1662. J. Chandler, Van Helmonts Oriat., 115. Religion is amazed at the finding of a latex or liquor, which being reduced to the least Atomes possible to nature, as loving a single life, would despise the Wedlocks of every ferment. Ibid., 194. Seperation of the Liquor Latex, Urine, and Sweat doth employ the Liver.
1669. W. Simpson, Hydrol. Chym., 31. The exorbitant latex, which before was extravasated runs in its own chanels again.
1766. Spry, in Phil. Trans., LVII. 91. Her blood appeared of a good texture, otherwise than giving off a little more than its due proportion of latex.

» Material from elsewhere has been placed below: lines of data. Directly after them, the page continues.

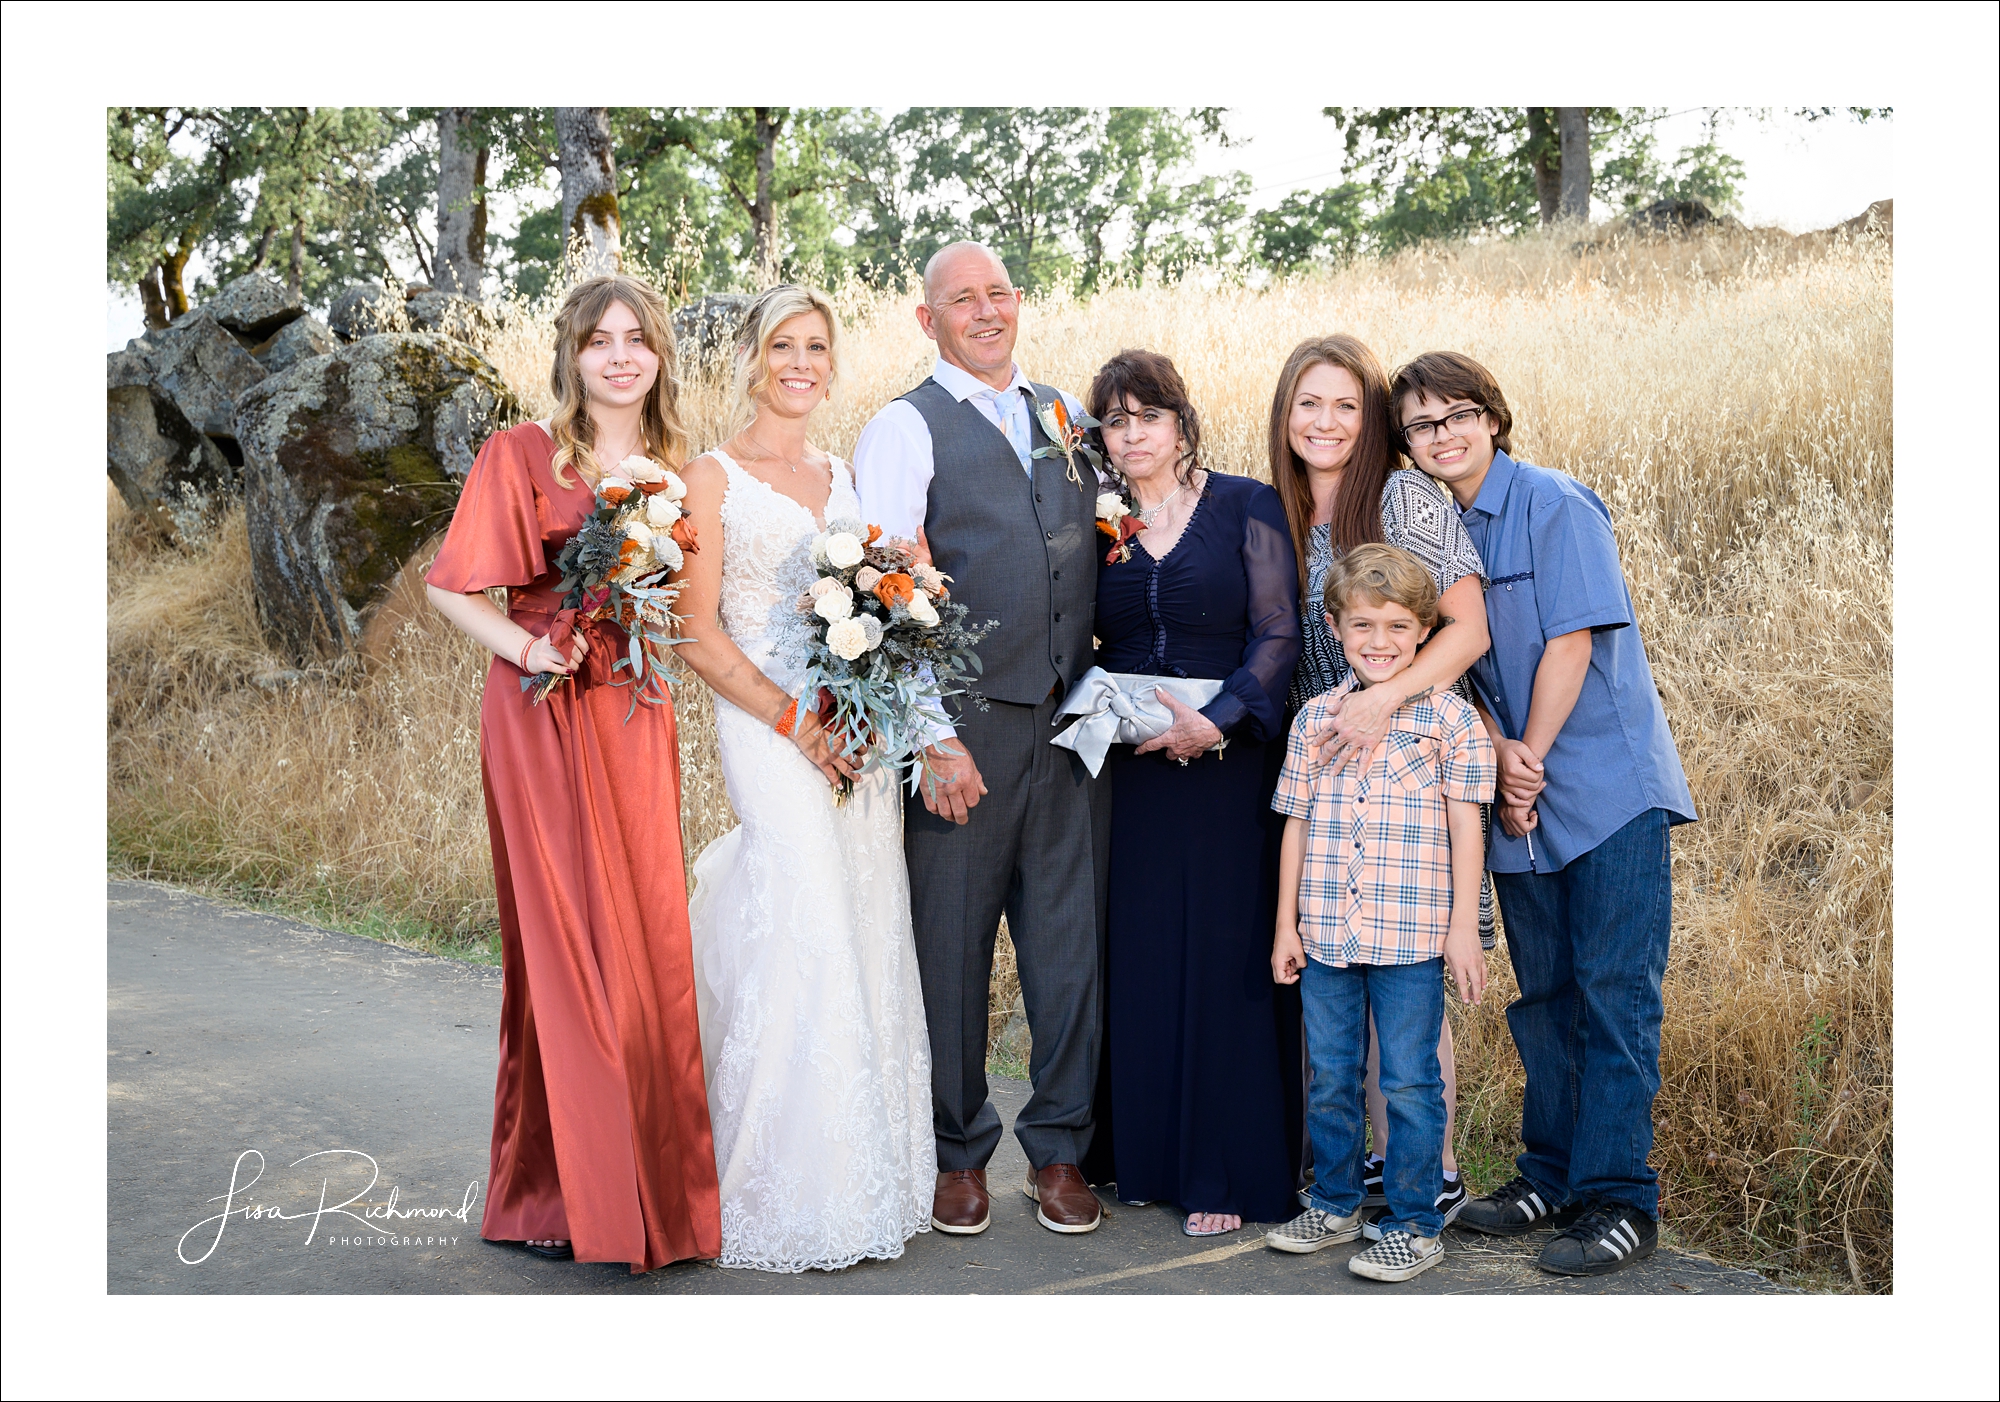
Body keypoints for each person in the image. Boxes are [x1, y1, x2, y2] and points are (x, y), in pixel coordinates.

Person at [424, 274, 720, 1272]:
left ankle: (652, 1191)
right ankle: (560, 1194)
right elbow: (449, 586)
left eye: (637, 338)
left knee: (642, 938)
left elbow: (688, 607)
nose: (620, 355)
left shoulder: (677, 468)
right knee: (562, 944)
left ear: (658, 356)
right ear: (572, 356)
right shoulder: (523, 454)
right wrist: (525, 647)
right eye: (600, 340)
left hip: (634, 712)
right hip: (541, 707)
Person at [1391, 350, 1696, 1276]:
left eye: (1456, 415)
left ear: (1492, 415)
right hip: (1519, 798)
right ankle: (1549, 1177)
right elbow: (1462, 658)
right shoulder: (1439, 534)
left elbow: (1571, 641)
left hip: (1601, 791)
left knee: (1613, 999)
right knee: (1546, 999)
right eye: (1420, 425)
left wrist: (1526, 759)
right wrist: (1500, 755)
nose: (1441, 436)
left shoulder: (1555, 503)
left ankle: (1618, 1203)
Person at [676, 285, 937, 1272]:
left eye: (816, 346)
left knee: (867, 918)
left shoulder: (842, 472)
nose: (800, 362)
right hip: (765, 725)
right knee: (804, 918)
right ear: (750, 357)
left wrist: (863, 706)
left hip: (852, 730)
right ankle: (785, 1190)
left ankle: (874, 1175)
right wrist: (797, 721)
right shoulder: (706, 480)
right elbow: (693, 630)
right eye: (782, 344)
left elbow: (873, 595)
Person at [852, 241, 1107, 1237]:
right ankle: (957, 1152)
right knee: (949, 950)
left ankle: (1061, 1151)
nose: (986, 310)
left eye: (999, 292)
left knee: (1067, 947)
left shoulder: (1066, 415)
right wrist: (931, 737)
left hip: (1072, 725)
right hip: (964, 728)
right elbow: (883, 592)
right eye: (962, 299)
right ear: (928, 320)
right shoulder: (902, 429)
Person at [1267, 334, 1492, 1223]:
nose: (1326, 423)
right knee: (1343, 977)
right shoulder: (1281, 509)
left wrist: (1382, 702)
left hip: (1408, 757)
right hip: (1328, 766)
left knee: (1407, 982)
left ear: (1371, 420)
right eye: (1308, 404)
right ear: (1285, 415)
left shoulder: (1401, 493)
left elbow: (1466, 628)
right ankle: (1359, 1172)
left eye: (1346, 405)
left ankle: (1426, 1168)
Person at [1081, 350, 1301, 1237]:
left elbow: (1279, 631)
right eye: (1115, 421)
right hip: (1131, 771)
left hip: (1226, 763)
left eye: (1148, 417)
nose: (1132, 436)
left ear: (1182, 422)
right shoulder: (1096, 521)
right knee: (1140, 953)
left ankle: (1225, 1164)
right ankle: (1143, 1156)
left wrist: (1223, 720)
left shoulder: (1246, 504)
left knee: (1224, 955)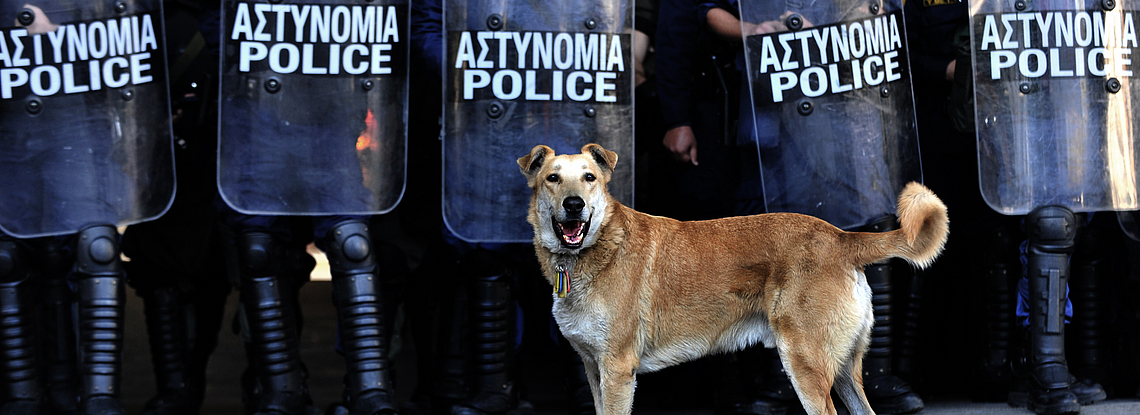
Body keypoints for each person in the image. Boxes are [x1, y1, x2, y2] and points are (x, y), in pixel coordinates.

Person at [0, 1, 177, 414]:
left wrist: (61, 38)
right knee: (8, 259)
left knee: (96, 249)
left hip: (79, 110)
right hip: (10, 118)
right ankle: (24, 396)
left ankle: (99, 399)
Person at [121, 1, 232, 414]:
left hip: (218, 154)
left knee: (213, 269)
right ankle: (175, 387)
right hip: (164, 153)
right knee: (158, 265)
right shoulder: (151, 15)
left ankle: (186, 383)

2. Bot. A milky liquid found in many plants (in special vessels called laticiferous), which exudes when the plant is wounded, and coagulates on exposure to the air.
1835. Lindley, Introd. Bot. (1848), II. 338. Many plants when old, have a milky latex.
1858. Carpenter, Veg. Phys., § 58. Destined for the conveyance of the latex or prepared juice of the plant.
1885. Goodale, Physiol. Bot., 96. Upon exposure to the air latex coagulates, and forms upon drying a sticky, elastic mass.
attrib. 1874. Cooke, Fungi, 23. True latex vessels occur occasionally in Agaricus.
1885. Goodale, Physiol. Bot., 95. Latex-cells are not restricted to any one organ of the plant.